Des attaques coordonnées qui fragilisent le Mali
Le Mali fait face à une situation de crise profonde après des offensives d’envergure menées les 25 et 26 avril par des groupes armés. Le Groupe de soutien à l’islam et aux musulmans (Jnim), affilié à Al-Qaïda, et le Front de libération de l’Azawad (FLA), majoritairement touareg, ont ciblé des positions stratégiques tenues par la junte militaire au pouvoir.
Depuis le 30 avril, ces groupes imposent un blocus routier autour de Bamako, bloquant les principales voies d’accès à la ville. Cette mesure prive la capitale, comme l’ensemble du pays enclavé, des approvisionnements essentiels acheminés par la route.
Suspension des liaisons : une mesure de sécurité
Selon une source anonyme, chef d’une agence de transport, « nous avons choisi de suspendre nos opérations pour éviter de mettre en danger nos passagers et limiter nos pertes ». Il précise avoir subi la perte de six bus lors d’incidents survenus samedi sur la route de Ségou, dans le centre du pays.
Officiellement, plus de dix compagnies ont annoncé l’arrêt de leurs liaisons. Cependant, certaines ont agi dans l’ombre, craignant des représailles des autorités si elles maintenaient leurs services. Résultat : sur les six axes principaux menant à Bamako, seules quelques navettes de petite taille parviennent à contourner les routes bloquées pour atteindre la capitale.

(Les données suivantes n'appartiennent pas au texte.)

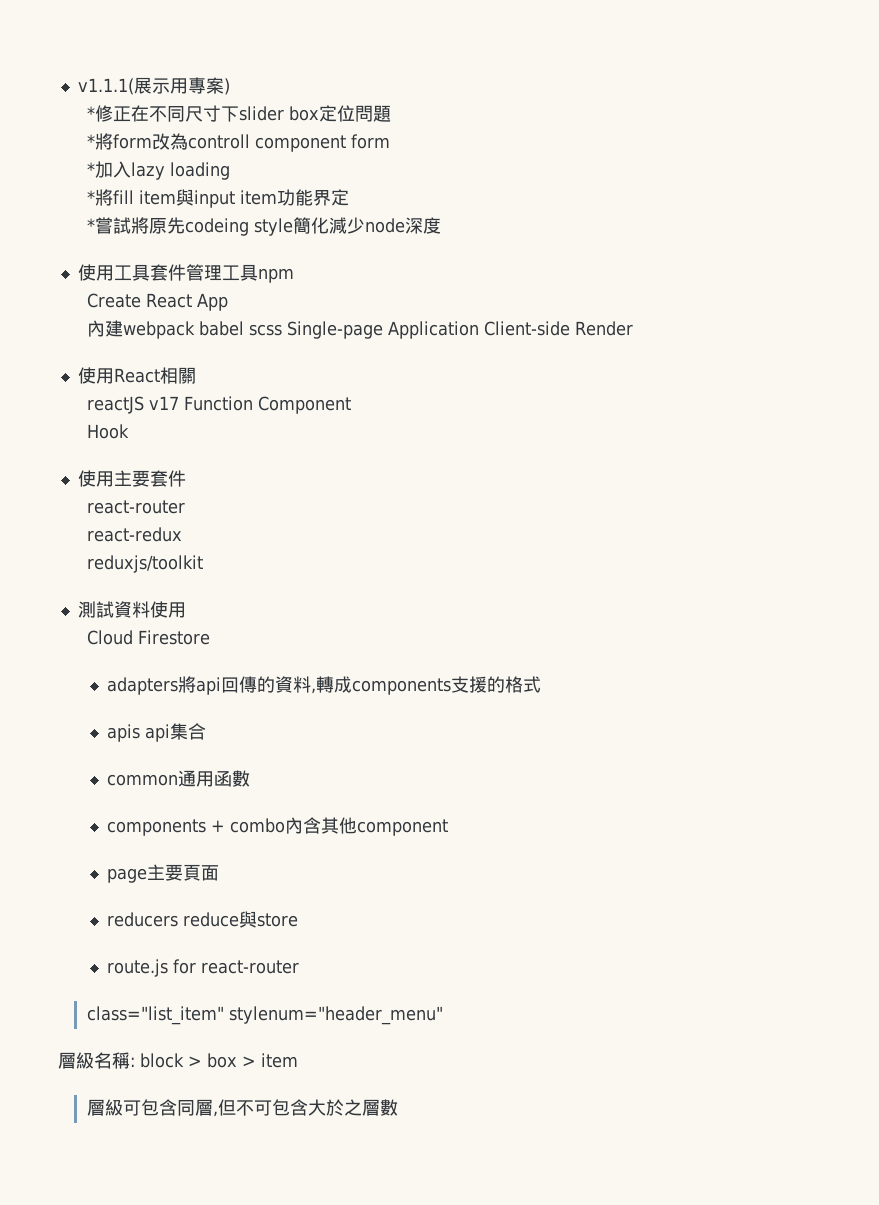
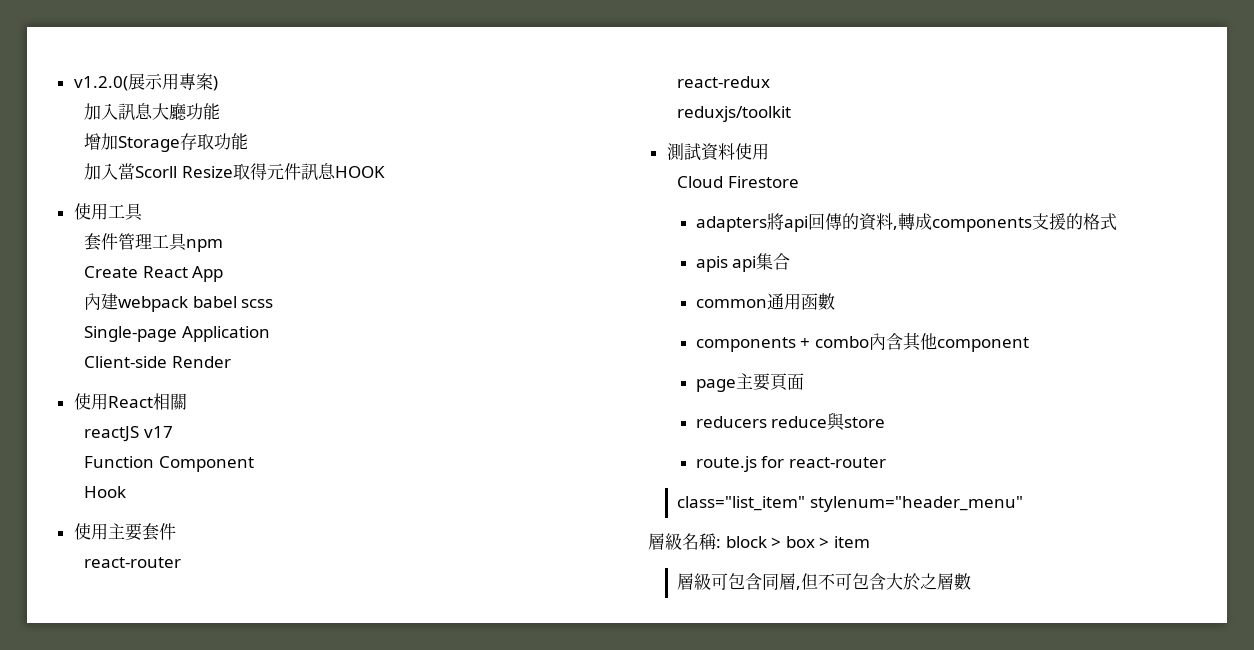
[77,78,134,95] v1.1.1( -> [73,76,128,91] v1.2.0(
[86,105,391,122] [86,133,390,152] [86,161,230,180] [86,189,349,208] [86,217,441,236] *修正在不同尺寸下slider box定位問題 // *將form改為controll component form // *加入lazy loading // *將fill item與input item功能界定 // *嘗試將原先codeing style簡化減少node深度 -> [84,103,221,121] [84,133,249,152] [84,163,385,181] 加入訊息大廳功能 // 增加Storage存取功能 // 加入當Scorll Resize取得元件訊息HOOK
(150, 272) none -> (143, 212) //
(282, 330) none -> (274, 303) //
(479, 330) none -> (270, 334) //
(179, 403) none -> (173, 432) //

Pénuries et perturbations à Bamako
Les conséquences du blocus se font ressentir dans les rues de Bamako. Des files d’attente se forment devant les stations-service où le gasoil est devenu quasi introuvable depuis plusieurs semaines. Samedi, les autorités ont indiqué avoir réceptionné plus de 700 citernes de carburant en provenance de la Côte d’Ivoire via l’axe sud. Pourtant, les jihadistes continuent de brûler des convois de marchandises et des bus de transport.

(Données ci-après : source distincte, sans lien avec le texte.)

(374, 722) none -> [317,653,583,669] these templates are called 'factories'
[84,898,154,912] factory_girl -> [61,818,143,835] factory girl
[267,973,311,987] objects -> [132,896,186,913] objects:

La situation touche également l’approvisionnement en électricité. Un habitant de Bamako a témoigné : « Nous avons été privés d’électricité pendant soixante-douze heures. Ce n’est qu’au quatrième jour que le courant est revenu, mais seulement pendant trois heures avant de disparaître à nouveau. » La société Énergie du Mali (EDM) a évoqué des perturbations majeures « consécutives à un incident », sans en préciser la nature. Un responsable, sous couvert d’anonymat, a attribué ces actes à des « terroristes » responsables de sabotages sur le réseau électrique.
Les délestages ont également perturbé la distribution d’eau potable dans plusieurs communes de Bamako, comme l’a annoncé la Société malienne de gestion de l’eau potable.